Alex Lee, owner of record store Soundwaves Here We Come in Afflecks, saw The Damned there about 15 years ago.

“I think it’s great that it’s being used as a music school. While things inevitably move on with time, it’s sad it’s no longer a club but reopening it as a music school is probably the next best thing especially considering the recent fate of the nearby Odeon cinema.”

“I can only really remember a night where it was a penny to get in – it was hilarious,” says Giles Bastow, producer of Joy Division themed play New Dawn Fades. “My favourite was the heavy metal bit. Spandex f******g everywhere.”

Keen gig-goer Jade Belisana says, “I wore a prom dress once and no one batted an eyelid”, whilst Lisa Ashworth recalls, “I remember being in Rockworld one night and the music stopped for the DJ to announce that Kurt Cobain had died”.

“I saw the Clash play down the stairs there with their American support band Richard Hell and the Voidoids in the summer of 1978,” says session drummer Simon Wolstencroft (formerly of The Fall), whilst another musician, Freddy May, has memories of upstairs:  “The first time I went to Jilly’s was in 1996 after the Marilyn Manson show at the Academy. It was amazing at the time.”

According to Jo Bakewell, it was a venue like no other: “The atmosphere was something else. This may be down to the fact that people came together to get wasted and laugh and have fun. There were no social media events, you just turned up in the hope someone would be there, which they always were.”

Musician Susan Ní Shéaghdha of Salford duo Factory Acts recalls: “It was one of the first clubs we went to when I moved over from Ireland. Loved the mix of ages, genres and styles, from skater pop punk to post punk. Reminded me of the legends that was Sir Henry’s in Cork.”

“I love the fact it is now a music school,” says Mike Richardson. “I really can’t think of anything more fitting. Rockworld was a dive but it was our dive.

“As you went in there were a couple of steps and you are in the foyer where the cloakroom and toilets were – also the area where everyone came and sat down to chat to each other when they were too hot and sweaty or just to actually chat. Inside there were several rooms that had themes which changed depending on what night you went.

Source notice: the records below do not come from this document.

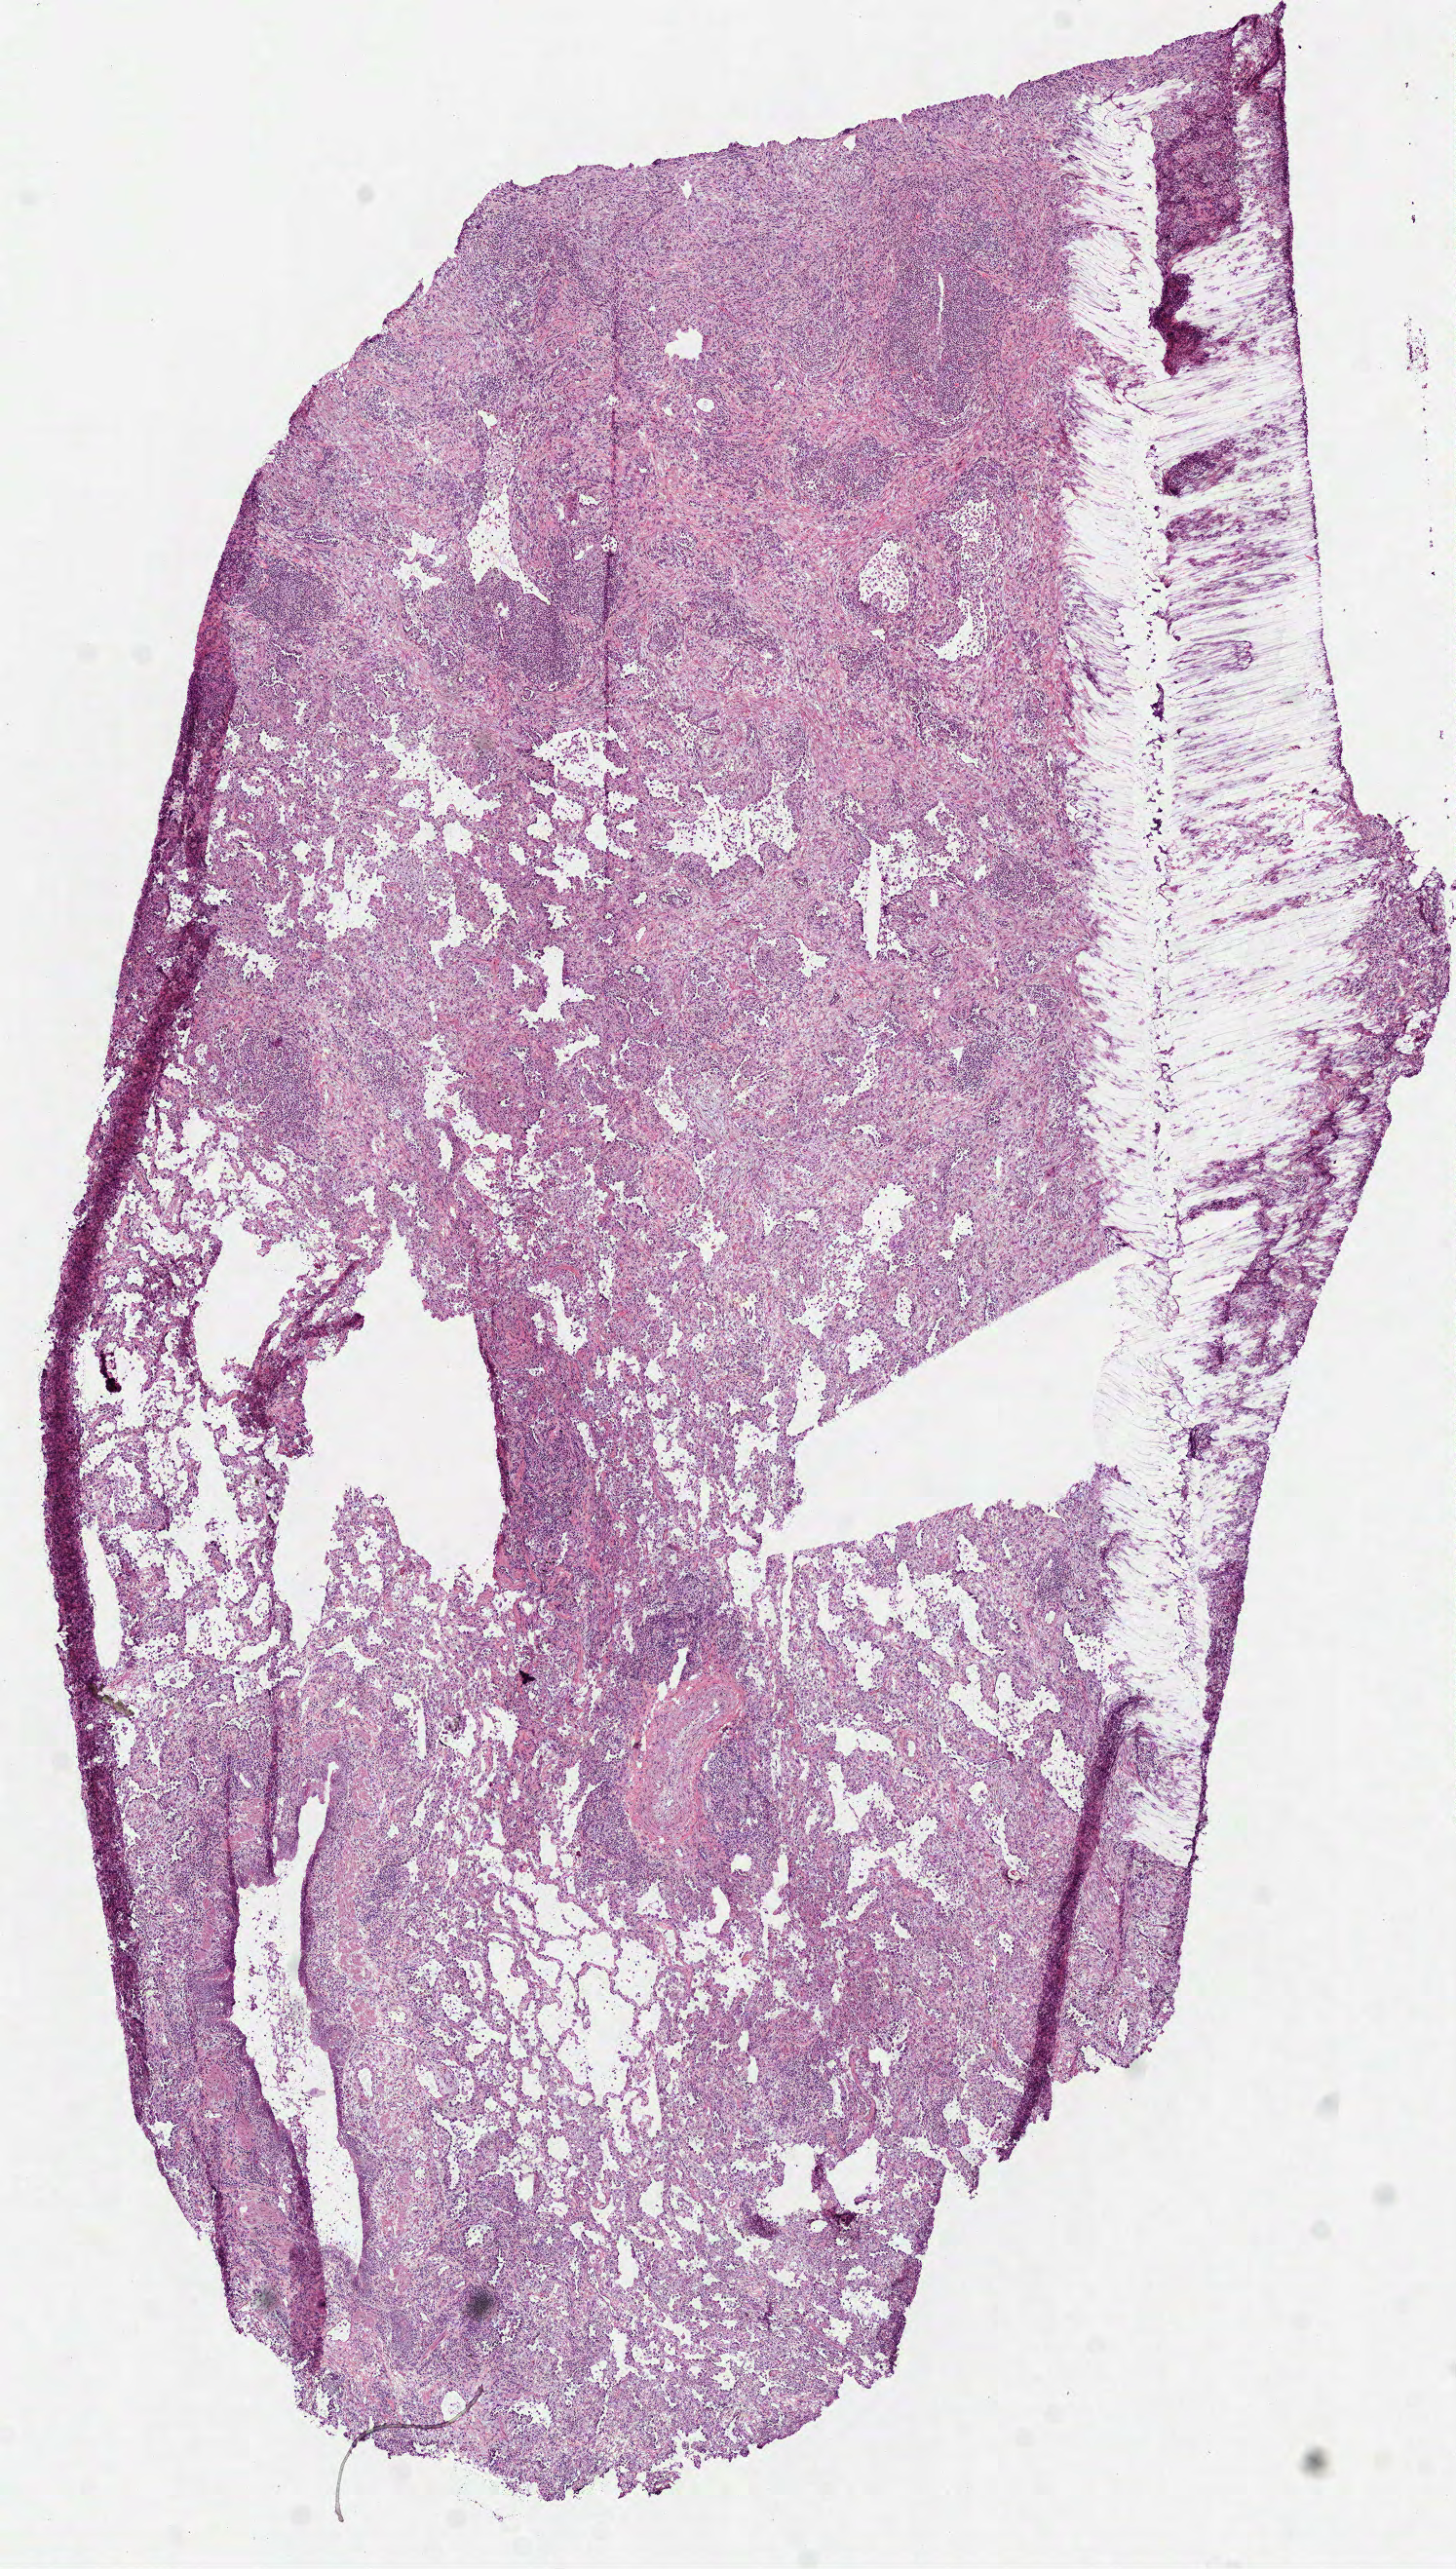
H&E-stained whole-slide image, whole scanned area (about 6.0 x 10.6 mm, slide scanned at 40x) shown as a low-resolution overview, frozen section from the bottom of the tissue portion, sample: primary tumour, lung. Female patient; age at initial diagnosis 69 years. Slide review estimates, as recorded: tumour cells 10%, tumour nuclei 10%, normal cells 90%, stromal cells 0%, necrosis 0%. Inflammatory infiltration, as recorded: lymphocyte infiltration 50%, monocyte infiltration 2%, neutrophil infiltration 10%.
Pathologic diagnosis: Squamous cell carcinoma, NOS. Laterality: right. AJCC pathologic stage: IIB (7th edition). TNM: T2b N1 MX.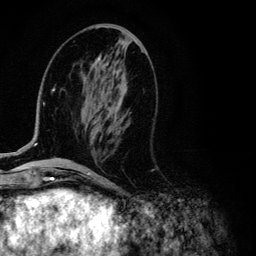
Breast MRI (dynamic contrast-enhanced), one axial slice. Slice 44 of 134 in the series (ordered by position). Cropped to one breast. Dynamic contrast-enhanced series, time point 2 of 6 at this slice position (early post-contrast). 3 T. TE 4.2 ms, TR 7.9 ms. 1.2 mm slice thickness. 256 × 256 image matrix, field of view 170 × 170 mm. Female patient.
Structures marked on this image (semi-automatic segmentation, software-assisted and operator-edited):
- enhancing-tissue mask used for the functional tumour volume (all voxels passing the contrast-enhancement thresholds inside the analysis volume; usually the tumour): bounding box (x1, y1, x2, y2) in pixels: (13, 57, 101, 155)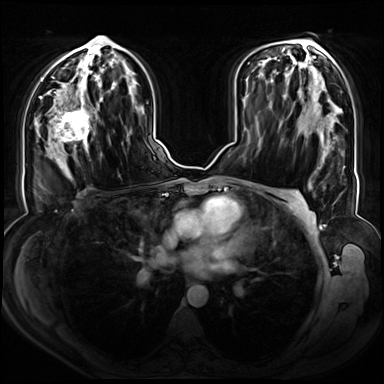
Breast MRI (dynamic contrast-enhanced), one axial slice; slice 40 of 72 in the series (ordered by position); dynamic contrast-enhanced series, time point 2 of 8 at this slice position (early post-contrast); 3 T; TE 1.3 ms, TR 4.3 ms; 2.5 mm slice thickness; 384 × 384 image matrix. Female patient.
Outlined on this slice (semi-automatically segmented with operator editing):
- enhancing-tissue mask used for the functional tumour volume (all voxels passing the contrast-enhancement thresholds inside the analysis volume; usually the tumour): bounding box (x1, y1, x2, y2) in pixels: (47, 90, 99, 158)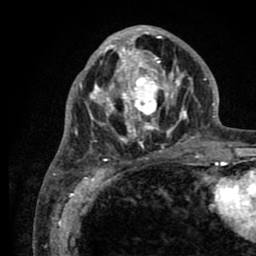
Breast MRI (dynamic contrast-enhanced), one axial slice. Position 33 of 80 along the scan axis. Cropped to one breast. Dynamic contrast-enhanced series, time point 2 of 8 at this slice position (early post-contrast). 1.5 T. TE 2.6 ms, TR 5.6 ms. 256 × 256 image matrix, field of view 170 × 170 mm. Female patient.
Outlined on this slice (semi-automatically segmented with operator editing):
- enhancing-tissue mask used for the functional tumour volume (all voxels passing the contrast-enhancement thresholds inside the analysis volume; usually the tumour): bounding box (x1, y1, x2, y2) in pixels: (77, 27, 205, 161)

“My favourite night was Thursdays which was ‘cheapskates night’ – bottles of beer were £1!”

Author David Lascelles, who now lives in Birmingham, recalls: “I went to Rockworld regularly in the mid to late 90s when I was at MMU and later working at the University of Manchester and UMIST as a scientist.

“I used to spend most of the time either downstairs in the Goth room or in the Punk/Crusty room. I recall it being a very friendly and open place that was not concerned about societal norms.”

“I was going nearly every Thursday, Friday and Saturday,” says musician and writer Aidan Cross. “The reasons? It was more than a club, it was a community. You’d always be guaranteed to meet people you knew there, and you’d meet new people and make new friends nearly every night there too.

“It was very easy to talk to people and it was the perfect place to just be yourself, dress how you wanted and do what you wanted, it was a haven for the misfits, those of us who’d be branded weirdos in any regular club. There was nowhere quite like it.”